Foam flows in 2D porous media: intermittency and bubble fragmentation
Monday, 15 December 2014: 5:15 PM
Flowing foams are used in many engineering and technical applications. A well-known application is oil recovery. Another one is the remediation of polluted soils: the foam is injected into the ground in order to mobilize chemical species present in the medium. Apart from potential interesting physico-chemical and biochemical properties, foams have peculiar flow properties that applications might benefit of. In particular, viscous dissipation arises mostly from the contact zones between the soap films and the walls, which results in peculiar friction laws allowing the foam to invade narrow pores more efficiently than Newtonian fluids would. In most experimental studies no local information of the foam structure is possible, and only global quantities such as the effective viscosity can be measured
Using two-dimensional transparent flow cells, we have previously shown that foam structural  and elastic  effects significantly impact the flow of foams in porous media. We now present an investigation of foam flow through a two-dimensional (2D) porous medium consisting of circular obstacles positioned randomly in a Hele-Shaw cell (see figure). The foam structure is recorded in time by a video camera and subsequently analyzed by image processing, which provides us with the velocity field and spatial distribution of bubble sizes. The flow exhibits a rich phenomenology, including flow irreversibility, preferential flow paths, local flow intermittency/non-stationarity (despite the imposed permanent global flow rate).
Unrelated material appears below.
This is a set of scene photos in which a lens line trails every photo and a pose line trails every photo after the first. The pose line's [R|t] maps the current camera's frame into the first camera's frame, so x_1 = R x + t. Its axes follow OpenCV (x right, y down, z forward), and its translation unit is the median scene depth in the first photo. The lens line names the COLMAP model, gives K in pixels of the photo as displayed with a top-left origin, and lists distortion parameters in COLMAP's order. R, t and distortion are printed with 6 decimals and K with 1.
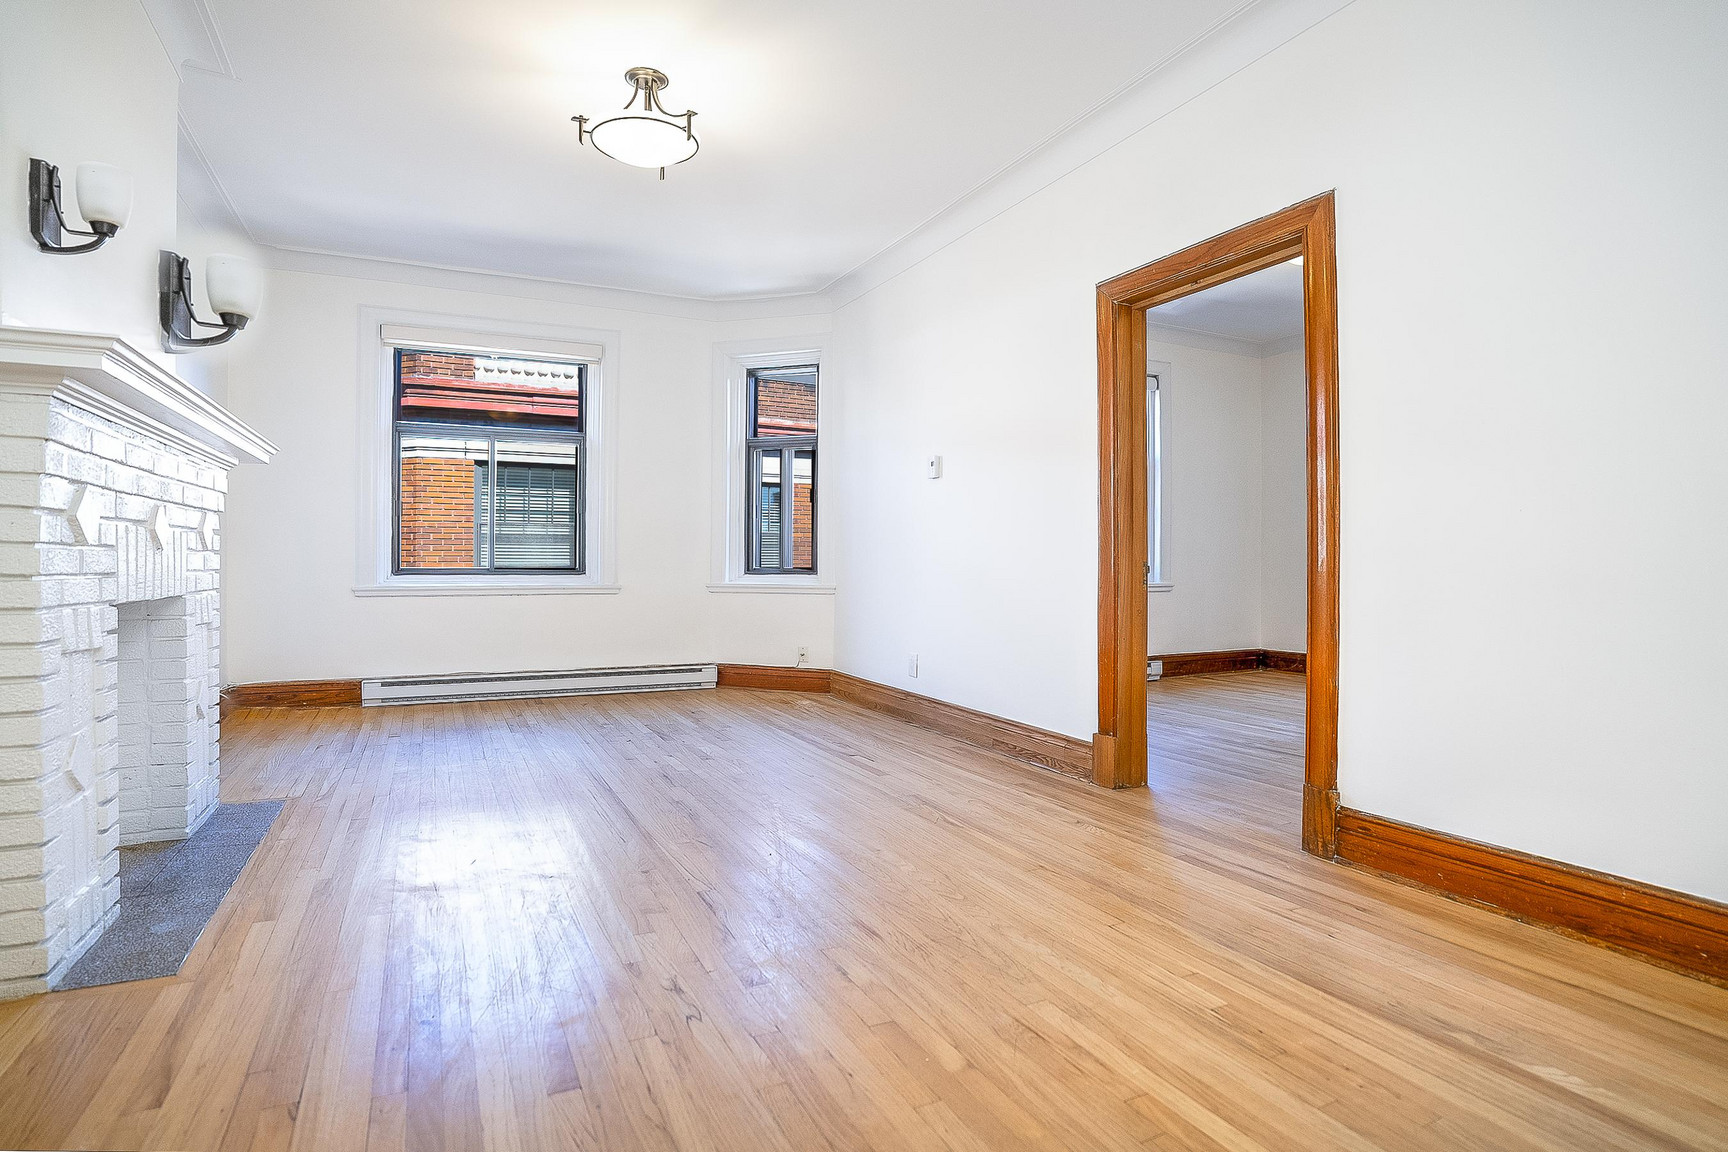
lens RADIAL K [[901.5, 0, 847.6], [0, 901.5, 576.6], [0, 0, 1]] dist [-0.076584, 0.036100]
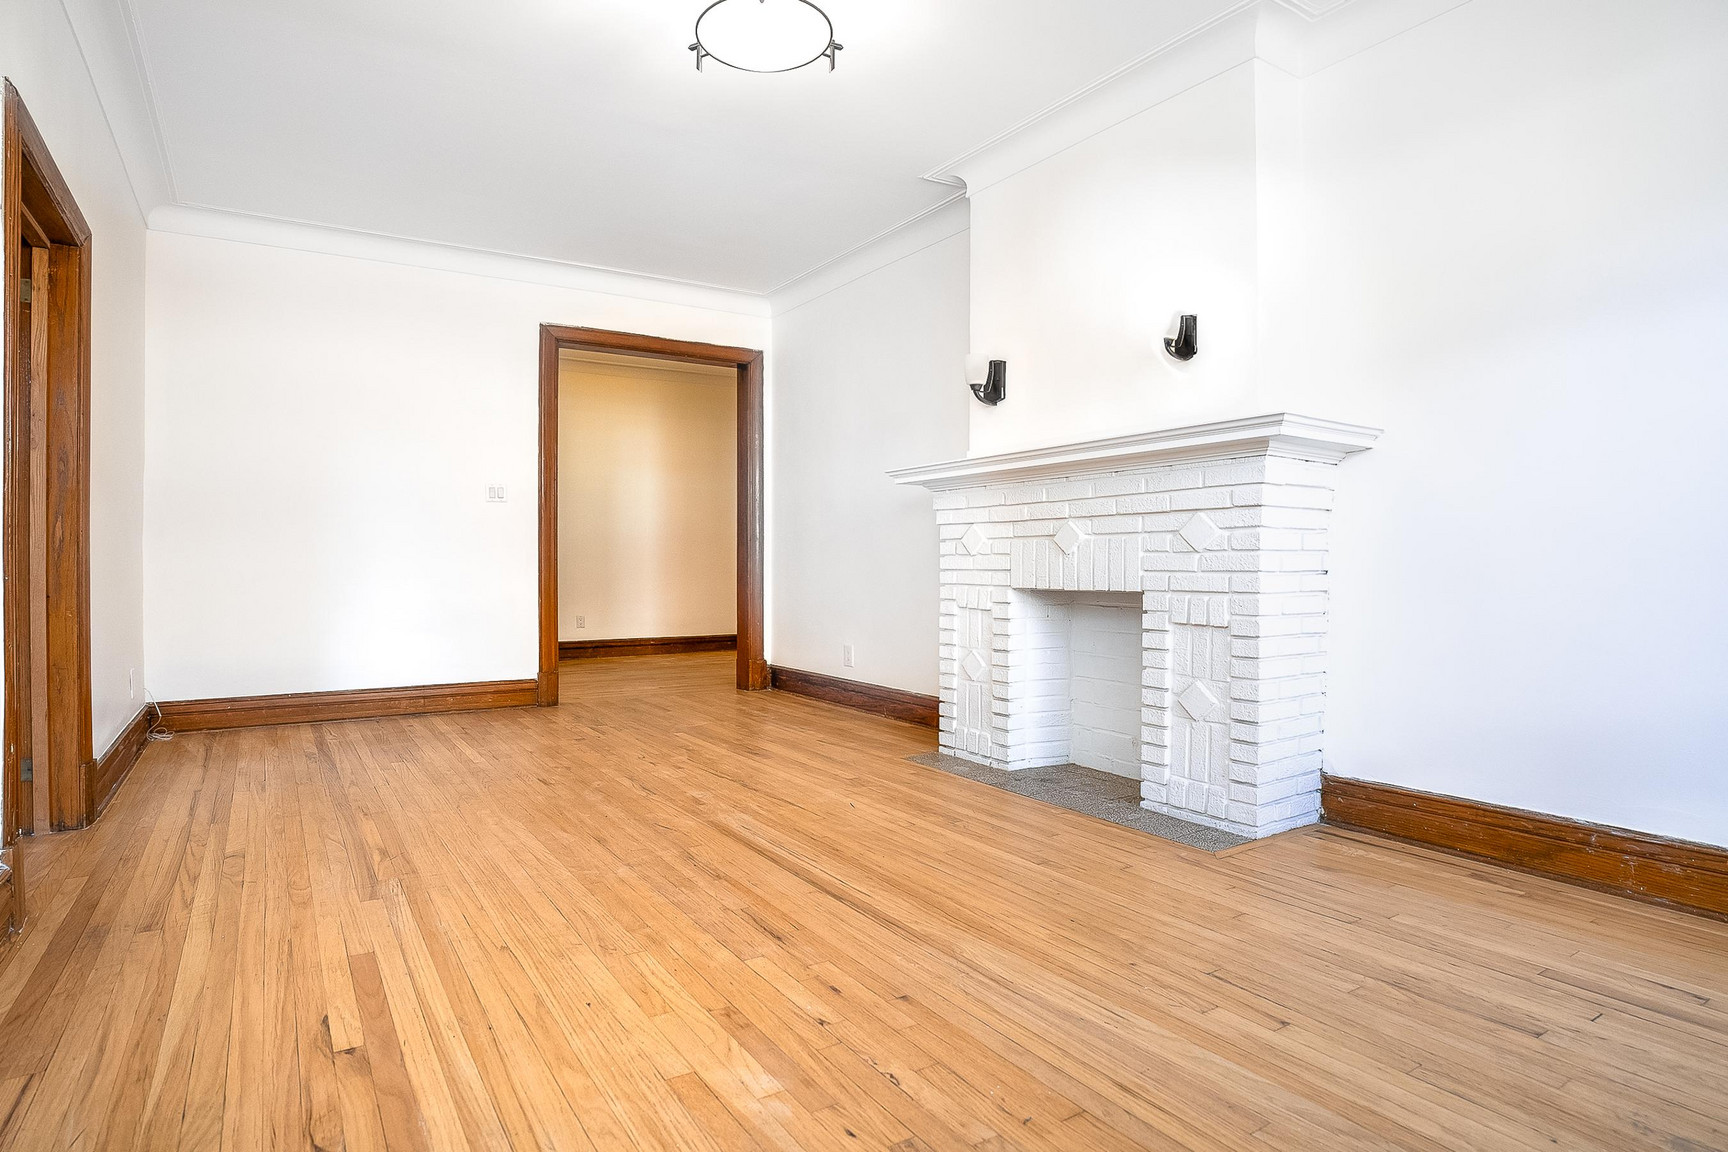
lens RADIAL K [[898.4, 0, 810.4], [0, 898.4, 566.0], [0, 0, 1]] dist [-0.066874, 0.035638]
pose [[-0.991398, -0.010213, -0.130481, -0.102842], [-0.011658, 0.999879, 0.010320, -0.010187], [0.130360, 0.011752, -0.991397, 1.079327]]
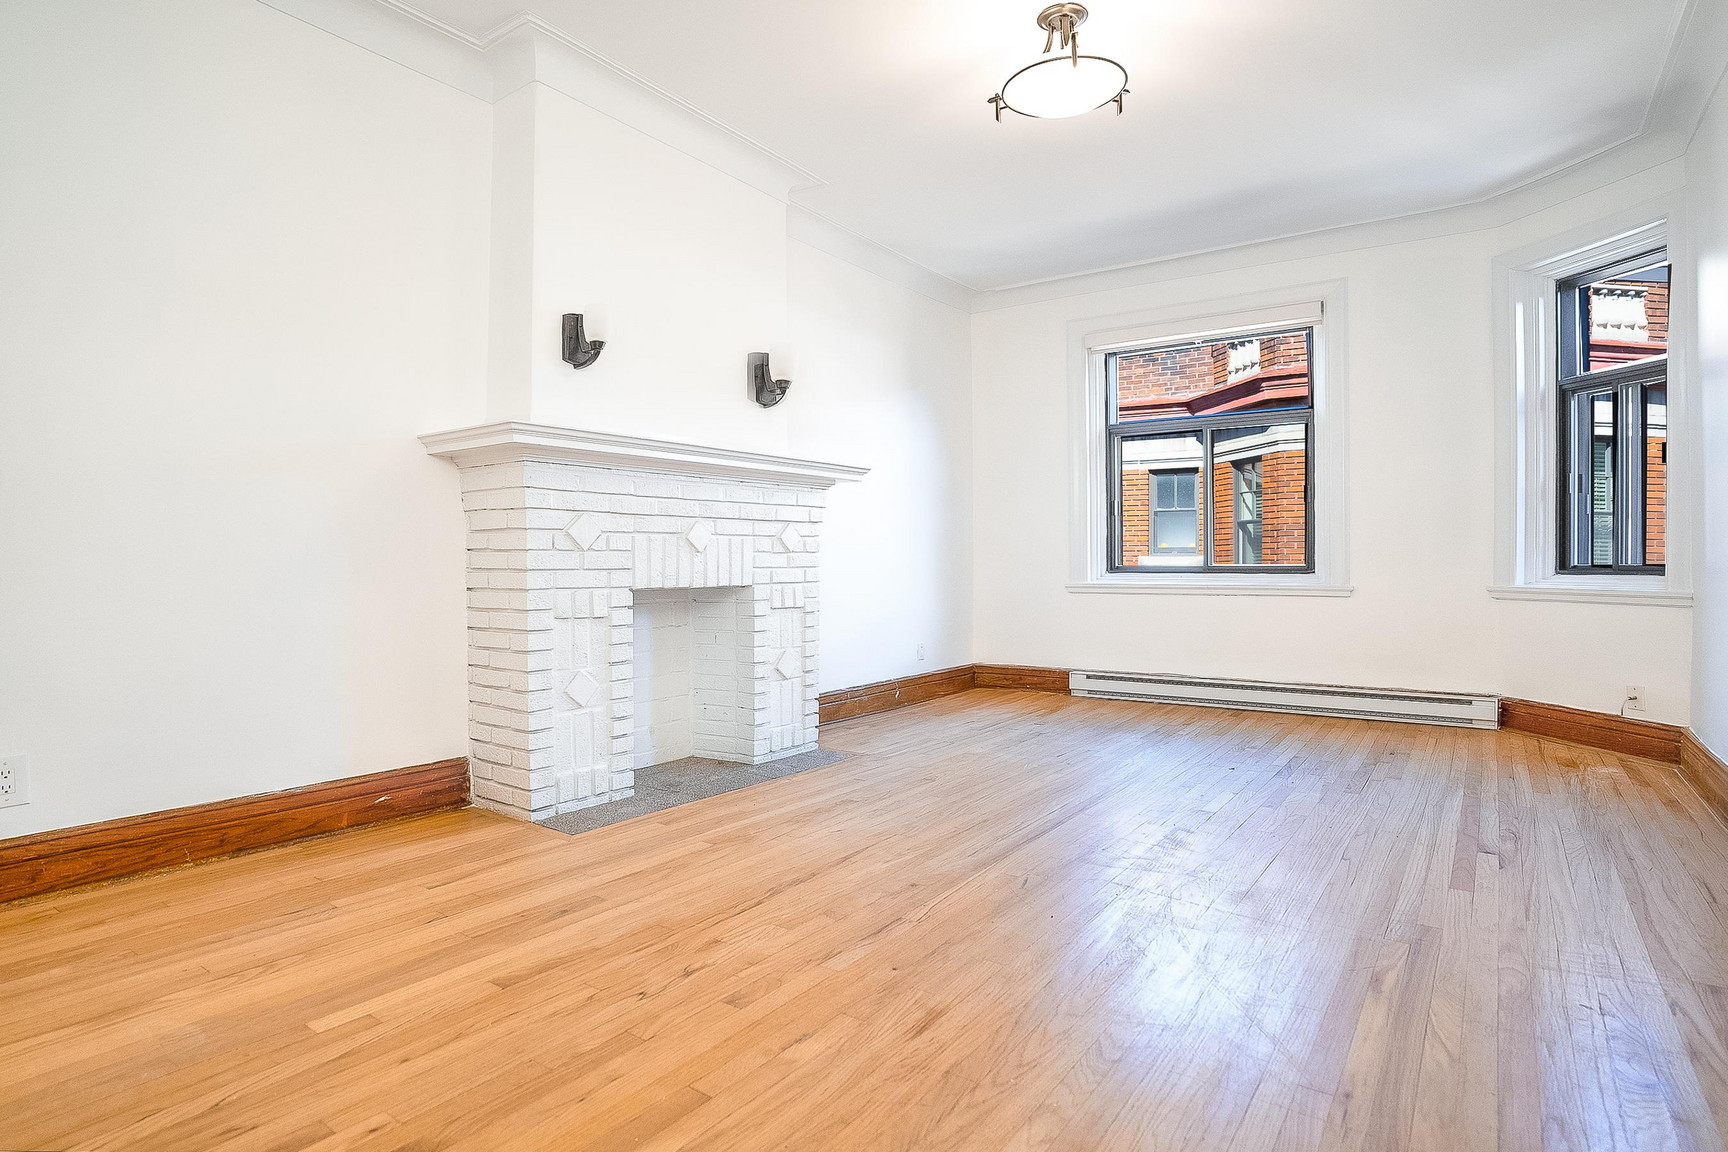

Moreover, the medium impacts the nature of the flowing fluid by selecting the bubble size through bubble fragmentation. We investigate how preferential flow paths and intermittency depend on the imposed global flow rate and foam quality (the water content), and show that the spatial distribution of bubble sizes is to some extent correlated with the velocity field. We furthermore measure the evolution, along the flow direction, of the probability density function for bubble sizes, and present a fragmentation model to explain that evolution.
 S. A. Jones, B. Dollet, Y. Méheust, S. J. Cox, I. Cantat, Phys. Fluids 25, 063101 (2013).
 B. Dollet, S. A. Jones, Y. Méheust, I. Cantat, Phys. Rev. E, in Press (2014).